L’impatto iniziale con l’opner Skullcrasher non lascia alcun dubbio sul genere proposto; puro ed incontaminato epic metal. Una canzone dall’inizio sostenuto che alterna all’interno della sua durata diverse sfumature strumentali evidenziate da una primordiale voce Lovecraftiana proveniente, forse, dalle lugubri e angoscianti Montagne della Follia, una voce cupa e roca ma allo stesso tempo dotata di un espressività toccante atta a raccontare in maniera unica e personale le antiche gesta narrate in quest’antico scrigno di metallo. Un incedere epico e solenne anticipa la sostenuta The Dog Of Ulster una song palesemente influenzata da Shelton e soci che all’altezza del ritornello ci regala una porzione di epic metal d’altri tempi come non se ne sentiva da anni, stupendo il rallentamento delle ritmiche sovrastate dalle barbare linee vocali di Matteo Isopi. Il lato B è aperto da un’altra piccola perla di arcaico epic metal, Excalibur and the King anche essa caratterizzata da diversi cambi di tempo, racchiude in una manciata di miniti la sintesi del perfetto manuale dell’epic.
La successiva Hyborian Dreams è il personale tributo acustico del chitarrista Silvi al genio Basil Poledouris che attraverso le sue composizioni ha reso immortali le gesta cinematografiche di Conan, eroe creato dal mai troppo lodato Howard. Si rimane in piena era Hyboriana con il tributo all’unica donna che l’ eroe Cimmero seppe amare anche al di fuori delle lenzuola, Belit, la regina della costa nera, omaggio tributato attraverso un splendida cover di The Queen of The Black Coast, perla dimenticata nell’ormai sconfinata discografia dei Manilla Road. Cover riuscitissima, abbastanza fedele all’originale se non fosse per una dose più massiccia di chitarre rispetto alla vecchia versione.

Solo tre song sono ancora poche per gridare al miracolo ma l’ascolto attento di questo esordio lascia presagire orizzonti di gloria per questo combo italiano.
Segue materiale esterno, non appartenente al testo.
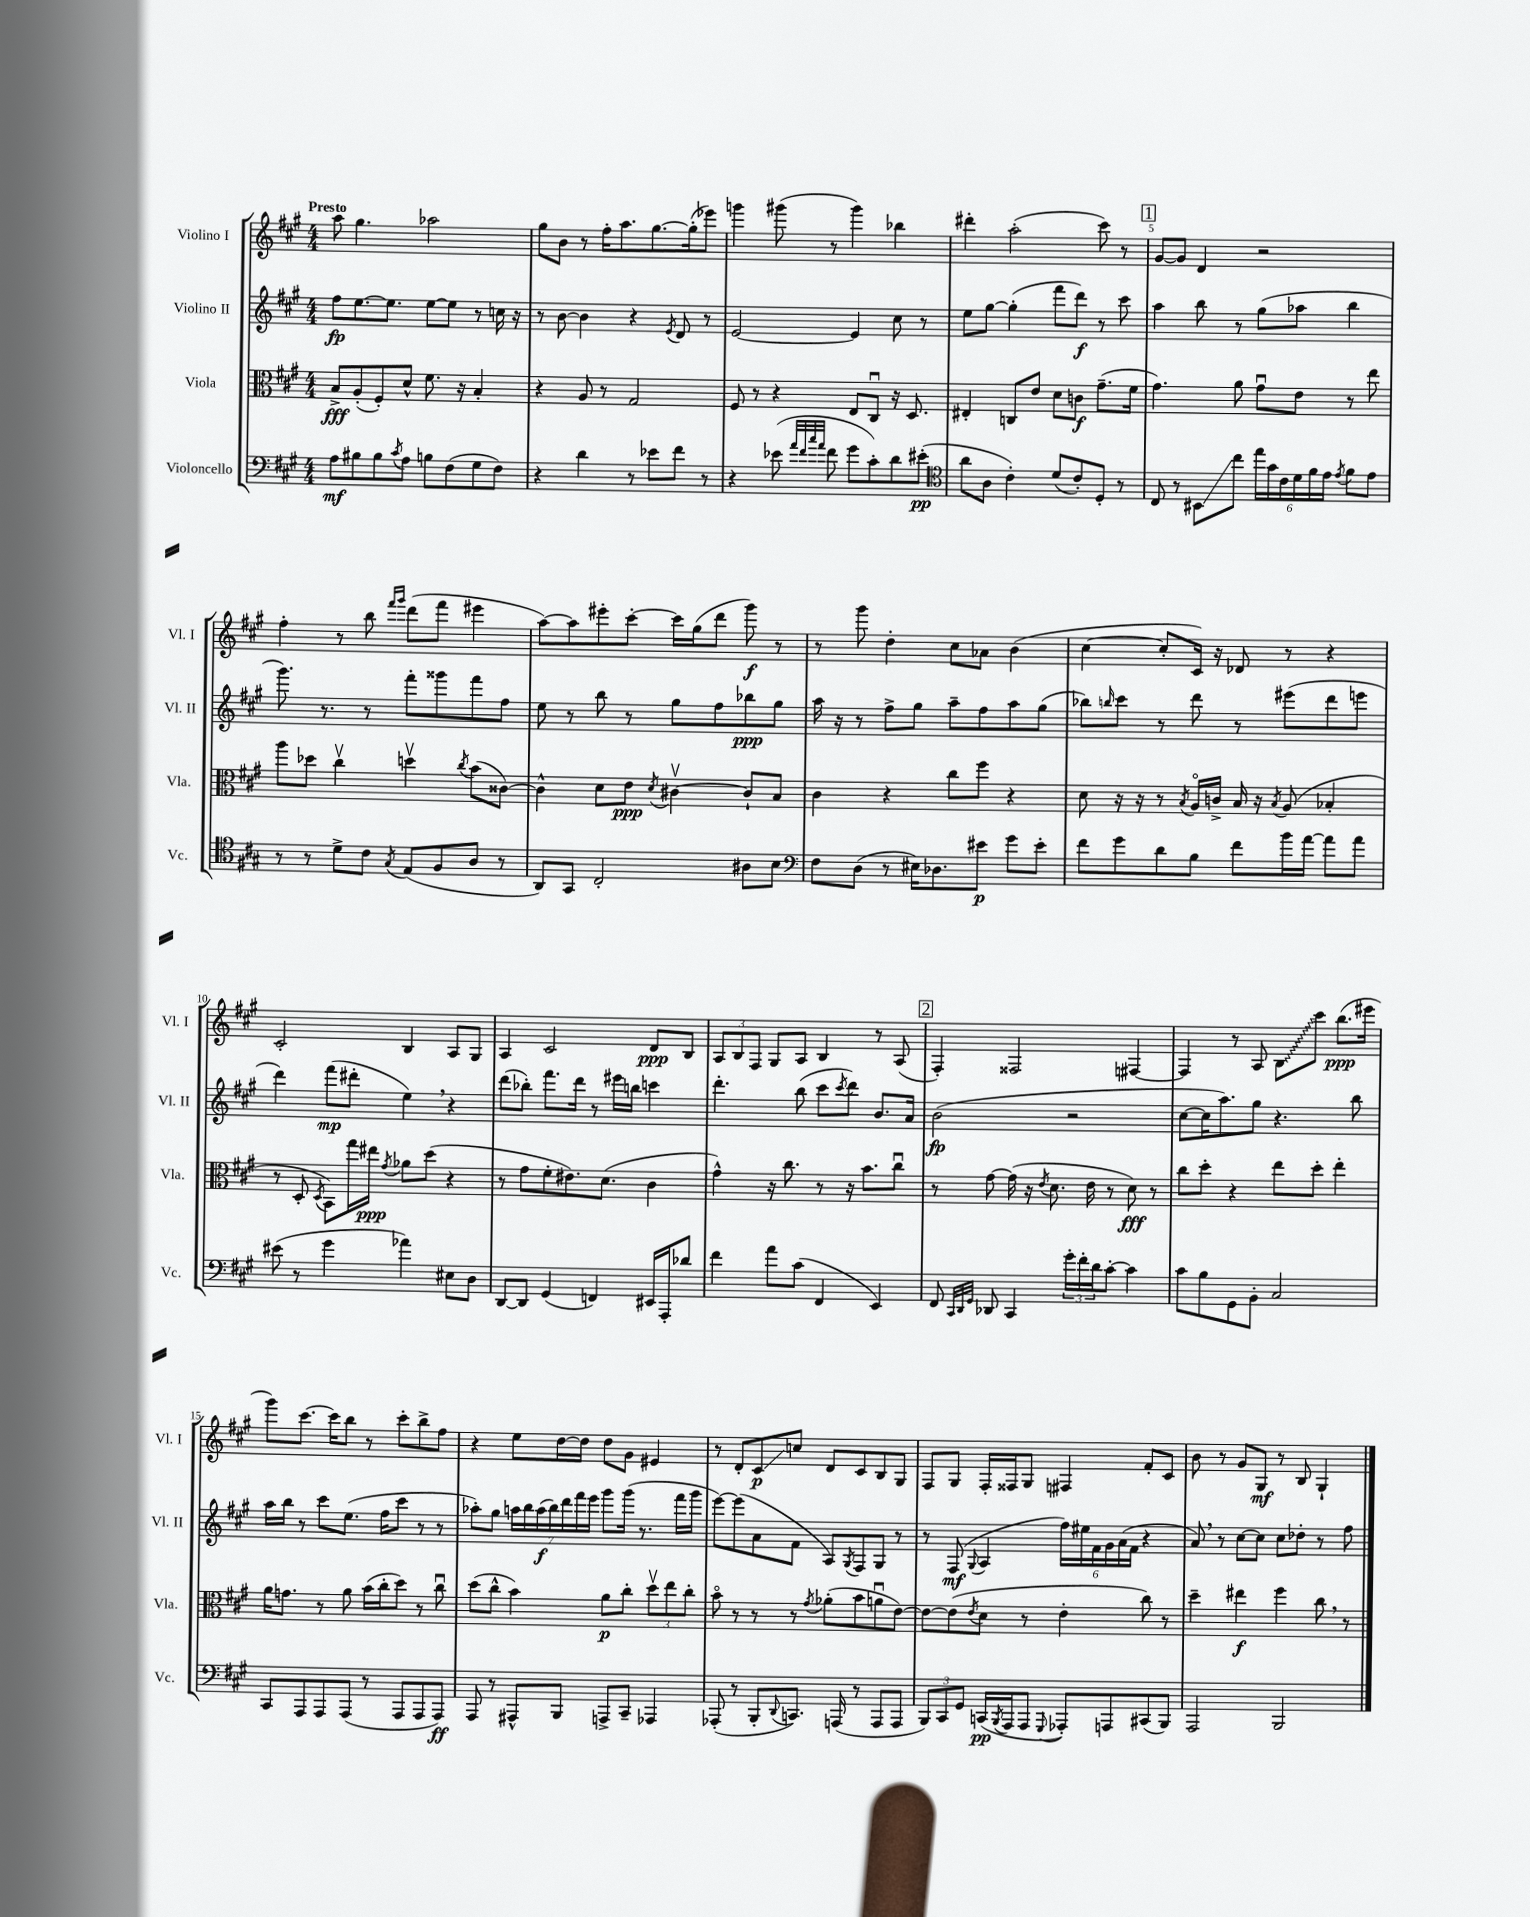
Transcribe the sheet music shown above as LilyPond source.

P.S.: Per i maniaci del vinile segnalo che il disco in oggetto è stato omaggiato da una splendida versione in LP apribile limitato a sole 333 copie. Caratteristica principale di quest’oggetto è la magnifica colorazione del vinile, un rosso sangue macchiato di nero che in azione sembra ricreare un’indefinita sensazione magica, che sia il Globo dei Draghi bramato dalla sete di potere di Raistlin?